According to Web MD, the risk that amniocentesis could cause a miscarriage is approximately 1 in 200 to 1 in 400. Even if your false number were correct, no sane person would consider that an acceptable risk to the child just to satisfy the parent’s curiosity over something that would be revealed at birth with no risk to anyone.
http://www.webmd.com/baby/guide/amniocentesis?page=3
1/200 is a dinosaur number from the 1980’s. WebMD should be updated.
The accepted number is 1/1600:
“The amniocentesis-related potential fetal loss was calculated based on the traditional fetal loss rate of 1/200 as well as the recently published loss rate of 1/1600 ...
CONCLUSIONS:
Our analysis suggests that the benefit of genetic amniocentesis for the sole indication of AMA far outweighs the potential amniocentesis-related fetal loss rate...
http://www.ncbi.nlm.nih.gov/pubmed/18999912
“Eddleman et al compared pregnancy losses between 31,907 women in the FASTER trial who did not undergo amniocentesis with 3096 who did, and found that the difference between the 2 groups was 0.06% or 1/1600. 21
Odibo et al compared outcomes in 11,746 women undergoing amniocentesis with 39,811 controls not having amniocentesis.23 The fetal loss rate prior to 24 weeks was not significantly different between the 2 groups
...Compared to amniocentesis, CVS may be associated with a higher pregnancy loss rate (defined either as total losses or losses up to 28 weeks) of 0.9% (Table 1).
Several cell-free fetal DNA and RNA technologies are under development to test a pregnancy for aneuploidy, mostly focusing on Down syndrome testing. Sampling of cffDNA from maternal blood for analysis by massively parallel sequencing (MPSS) is estimated to have a sensitivity of between 96 and 100%, and a specificity between 94 and 100% for detecting Down syndrome. It can be performed at 10 weeks of gestational age. (Wikipedia)

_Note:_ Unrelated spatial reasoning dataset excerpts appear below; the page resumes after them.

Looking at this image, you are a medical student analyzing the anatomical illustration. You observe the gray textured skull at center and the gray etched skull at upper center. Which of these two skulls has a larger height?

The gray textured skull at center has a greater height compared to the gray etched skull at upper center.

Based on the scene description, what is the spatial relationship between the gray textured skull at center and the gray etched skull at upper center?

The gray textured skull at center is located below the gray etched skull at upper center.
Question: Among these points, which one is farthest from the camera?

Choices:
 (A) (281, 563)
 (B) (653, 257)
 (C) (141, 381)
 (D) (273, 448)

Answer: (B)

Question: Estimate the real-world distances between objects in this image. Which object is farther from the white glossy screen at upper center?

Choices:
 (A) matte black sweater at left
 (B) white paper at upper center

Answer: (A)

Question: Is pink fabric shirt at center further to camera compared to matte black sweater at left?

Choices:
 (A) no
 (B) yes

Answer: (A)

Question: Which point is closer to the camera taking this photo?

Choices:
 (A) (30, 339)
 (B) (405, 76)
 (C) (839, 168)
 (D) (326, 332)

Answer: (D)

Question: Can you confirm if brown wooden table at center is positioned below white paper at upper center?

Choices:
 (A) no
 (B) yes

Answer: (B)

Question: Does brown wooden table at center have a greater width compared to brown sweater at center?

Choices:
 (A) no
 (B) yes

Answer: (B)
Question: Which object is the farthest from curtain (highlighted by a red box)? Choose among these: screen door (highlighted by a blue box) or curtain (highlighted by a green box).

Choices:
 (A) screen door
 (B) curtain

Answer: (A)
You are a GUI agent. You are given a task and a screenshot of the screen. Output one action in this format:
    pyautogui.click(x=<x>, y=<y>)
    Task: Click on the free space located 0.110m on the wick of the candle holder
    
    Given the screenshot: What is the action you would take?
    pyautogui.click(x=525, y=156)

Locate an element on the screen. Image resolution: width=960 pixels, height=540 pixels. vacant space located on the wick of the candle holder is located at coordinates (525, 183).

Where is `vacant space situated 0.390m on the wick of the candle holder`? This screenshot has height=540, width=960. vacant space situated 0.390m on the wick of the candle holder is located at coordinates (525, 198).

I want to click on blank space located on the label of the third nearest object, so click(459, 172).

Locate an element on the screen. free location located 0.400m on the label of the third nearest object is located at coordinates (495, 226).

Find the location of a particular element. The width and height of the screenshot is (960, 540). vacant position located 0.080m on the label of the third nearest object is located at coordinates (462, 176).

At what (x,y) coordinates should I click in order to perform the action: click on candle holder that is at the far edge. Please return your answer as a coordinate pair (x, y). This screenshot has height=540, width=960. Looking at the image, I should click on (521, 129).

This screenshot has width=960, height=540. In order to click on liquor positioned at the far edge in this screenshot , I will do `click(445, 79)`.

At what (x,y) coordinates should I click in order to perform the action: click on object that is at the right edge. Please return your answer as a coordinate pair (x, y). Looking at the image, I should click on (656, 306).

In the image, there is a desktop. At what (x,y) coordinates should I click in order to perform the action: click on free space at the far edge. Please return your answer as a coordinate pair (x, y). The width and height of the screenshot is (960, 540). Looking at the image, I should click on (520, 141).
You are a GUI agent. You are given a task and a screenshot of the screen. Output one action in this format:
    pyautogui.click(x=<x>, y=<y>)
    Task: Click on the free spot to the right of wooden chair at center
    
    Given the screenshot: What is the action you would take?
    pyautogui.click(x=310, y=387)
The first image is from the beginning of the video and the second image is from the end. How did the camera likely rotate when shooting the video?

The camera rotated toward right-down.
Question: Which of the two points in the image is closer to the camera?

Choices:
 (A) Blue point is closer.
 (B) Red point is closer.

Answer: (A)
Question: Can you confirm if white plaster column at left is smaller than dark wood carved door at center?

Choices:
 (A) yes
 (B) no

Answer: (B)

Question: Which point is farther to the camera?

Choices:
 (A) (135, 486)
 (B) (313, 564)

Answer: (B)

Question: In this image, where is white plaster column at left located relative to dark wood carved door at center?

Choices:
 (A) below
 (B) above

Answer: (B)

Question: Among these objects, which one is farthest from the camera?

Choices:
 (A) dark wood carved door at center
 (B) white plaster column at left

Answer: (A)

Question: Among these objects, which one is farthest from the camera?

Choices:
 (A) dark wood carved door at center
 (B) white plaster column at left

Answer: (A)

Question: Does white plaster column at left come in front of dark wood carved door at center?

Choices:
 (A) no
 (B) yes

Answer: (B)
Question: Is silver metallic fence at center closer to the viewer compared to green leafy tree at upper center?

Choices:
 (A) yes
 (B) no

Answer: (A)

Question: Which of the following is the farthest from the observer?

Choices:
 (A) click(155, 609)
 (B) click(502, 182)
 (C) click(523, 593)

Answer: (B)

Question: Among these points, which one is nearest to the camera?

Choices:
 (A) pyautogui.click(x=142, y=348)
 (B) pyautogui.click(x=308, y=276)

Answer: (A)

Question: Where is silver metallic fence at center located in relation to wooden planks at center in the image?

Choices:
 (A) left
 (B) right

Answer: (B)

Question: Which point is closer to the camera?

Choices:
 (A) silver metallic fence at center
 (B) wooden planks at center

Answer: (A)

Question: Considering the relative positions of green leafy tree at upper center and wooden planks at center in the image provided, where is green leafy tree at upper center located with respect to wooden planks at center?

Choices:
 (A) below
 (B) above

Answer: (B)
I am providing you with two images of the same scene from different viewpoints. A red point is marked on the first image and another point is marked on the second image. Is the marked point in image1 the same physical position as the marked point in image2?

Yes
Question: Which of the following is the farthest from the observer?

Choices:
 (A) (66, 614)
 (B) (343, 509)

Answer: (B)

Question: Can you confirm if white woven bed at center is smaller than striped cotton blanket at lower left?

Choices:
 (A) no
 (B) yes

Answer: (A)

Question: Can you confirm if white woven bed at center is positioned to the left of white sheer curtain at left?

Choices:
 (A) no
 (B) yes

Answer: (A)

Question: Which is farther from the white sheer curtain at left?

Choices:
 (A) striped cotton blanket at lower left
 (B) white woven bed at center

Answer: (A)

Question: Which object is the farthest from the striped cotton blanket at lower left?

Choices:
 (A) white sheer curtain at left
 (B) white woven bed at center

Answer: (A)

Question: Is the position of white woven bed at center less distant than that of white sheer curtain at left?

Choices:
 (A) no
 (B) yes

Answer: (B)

That, of course, still leaves the moral issue that 92% of diagnosed Down's children are aborted. With no risk and very high selectivity and specificity, however, it will not be possible to argue against testing. MPSS sequencing of cffDNA also tests for other conditions. It will become standard for all pregnancies.
Abortion in the case of a positive DS diagnosis will remain both a public policy and personal morality issue, but many of the concerns discussed above will become mute.